------ QUOTED PASSAGE ------

More complicated level creation with variable numbers of observations
add_level()
can be used to create more complicated
patterns of nesting. For example, when creating lower level data, it is
possible to use a different N
for each of the values of the
higher level data:
variable_data <-
fabricate(
cities = add_level(N = 2, elevation = runif(n = N, min = 1000, max = 2000)),
citizens = add_level(N = c(2, 4), age = runif(N, 18, 70))
)
variable_data
cities | elevation | citizens | age |
---|---|---|---|
1 | 1778 | 1 | 46 |
1 | 1778 | 2 | 50 |
2 | 1499 | 3 | 35 |
2 | 1499 | 4 | 65 |
2 | 1499 | 5 | 34 |
2 | 1499 | 6 | 23 |
Here, each city has a different number of citizens. And the value of
N
used to create the age variable automatically updates as
needed. The result is a dataset with 6 citizens, 2 in the first city and
4 in the second. As long as N is either a number, or a vector of the
same length of the current lowest level of the data,
add_level()
will know what to do.
It is also possible to provide a function to N, enabling a random number of citizens per city:
my_data <-
fabricate(
cities = add_level(N = 2, elevation = runif(n = N, min = 1000, max = 2000)),
citizens = add_level(N = sample(1:6, size = 2, replace = TRUE), age = runif(N, 18, 70))
)
my_data
cities | elevation | citizens | age |
---|---|---|---|
1 | 1850 | 1 | 53 |
1 | 1850 | 2 | 55 |
2 | 1128 | 3 | 45 |
2 | 1128 | 4 | 42 |
2 | 1128 | 5 | 47 |
2 | 1128 | 6 | 69 |
2 | 1128 | 7 | 40 |
2 | 1128 | 8 | 18 |
Here, each city is given a random number of citizens between 1 and 6.
Since the sample()
function returns a vector of length 2,
this is like specifying 2 separate N
s as in the example
above.
It is also possible to define N
on the basis of higher
level variables themselves. Consider the following example:
variable_n <- fabricate(
cities = add_level(N = 5, population = runif(N, 10, 200)),
citizens = add_level(N = round(population * 0.3))
)
cities | population | citizens |
---|---|---|
1 | 133 | 001 |
1 | 133 | 002 |
1 | 133 | 003 |
1 | 133 | 004 |
1 | 133 | 005 |
1 | 133 | 006 |
Here, the city has a defined population, and the number of citizens in our simulated data reflects a sample of 30% of that population. Although we only display the first 6 rows for brevity’s sake, the first city would have 27 rows in total.
Finally, relying on the ID label from the higher level, it is also
possible to define N
on the basis of the higher level’s
length:
n_inherit <- fabricate(
cities = add_level(N = 5, population = runif(N, 10, 200)),
citizens = add_level(N = sample(1:10, length(cities), replace=TRUE))
)
Here, each city has a random number of citizens from 1 to 10, but we
need to supply the length of the higher level’s variable (in this case,
the ID label cities
) to the sample function to ensure that
one draw is made per city.
Correlated variables with custom functions
Some users might be implemented in drawing correlated variables
generated by functions not amongst the default R
statistical distributions or those functions supplied by
fabricatr. Any function can be made to work with
correlate()

------ STORED DATA ------

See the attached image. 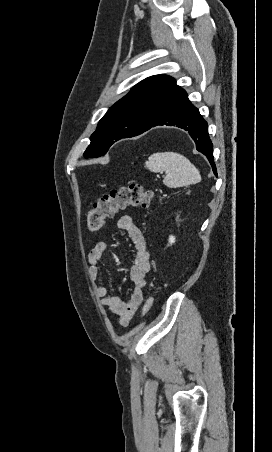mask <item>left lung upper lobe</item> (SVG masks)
<instances>
[{"instance_id":"obj_1","label":"left lung upper lobe","mask_w":272,"mask_h":452,"mask_svg":"<svg viewBox=\"0 0 272 452\" xmlns=\"http://www.w3.org/2000/svg\"><path fill=\"white\" fill-rule=\"evenodd\" d=\"M179 89L175 80L165 75L151 76L139 82L99 121L84 157L103 156L117 140L144 132Z\"/></svg>"}]
</instances>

------

STATED EXERCISE
Carry the fabricatr tutorial on nested levels forward from the point where it stops. The data has nothing to do with the fabricatr tutorial above it.

EXERCISE RESPONSE
provided it accepts an argument called
quantile_y
which will pass a series of quantiles to draw
from the distribution of interest.
As an example, you might have some external data that represents an empirical distribution you wish to draw from. Here we use actual county level vote data from the 2016 US presidential election to generate a vote share correlated with
# Load external data: Thanks to Tony McGovern, https://github.com/tonmcg
county_level_2016_results <- read.csv(url("https://raw.githubusercontent.com/tonmcg/County_Level_Election_Results_12-16/master/2016_US_County_Level_Presidential_Results.csv"))
# Function that takes quantile_y and maps to the empirical quantiles of dataset
custom_quantile <- function(data, quantile_y) {
round(ecdf(data)(quantile_y), 2)
}
# Traditional fabricate() call:
county_vote_data <- fabricate(
N = 500,
poverty_rate = runif(N, min = 0.01, max = 0.40),
dem_vote = correlate(custom_quantile,
data = county_level_2016_results$per_dem,
given = poverty_rate,
rho = 0.3)
)
cor(county_vote_data$dem_vote, county_vote_data$poverty_rate, method="spearman")
0.34
Tidyverse integration
Because the functions in fabricatr take data and
return data, they are cross-compatible with a tidyverse
workflow. Here is an example of using magrittr’s pipe
operator (%>%
) and dplyr’s
group_by
and mutate
verbs to add new data.
library(dplyr)
my_data <-
fabricate(
cities = add_level(N = 2, elevation = runif(n = N, min = 1000, max = 2000)),
citizens = add_level(N = c(2, 3), age = runif(N, 18, 70))
) %>%
group_by(cities) %>%
mutate(pop = n())
my_data
cities | elevation | citizens | age | pop |
---|---|---|---|---|
1 | 1988 | 1 | 47 | 2 |
1 | 1988 | 2 | 32 | 2 |
2 | 1899 | 3 | 60 | 3 |
2 | 1899 | 4 | 66 | 3 |
2 | 1899 | 5 | 52 | 3 |
It is also possible to use the pipe operator (%>%
) to
direct the flow of data between fabricate()
calls. Remember
that every fabricate()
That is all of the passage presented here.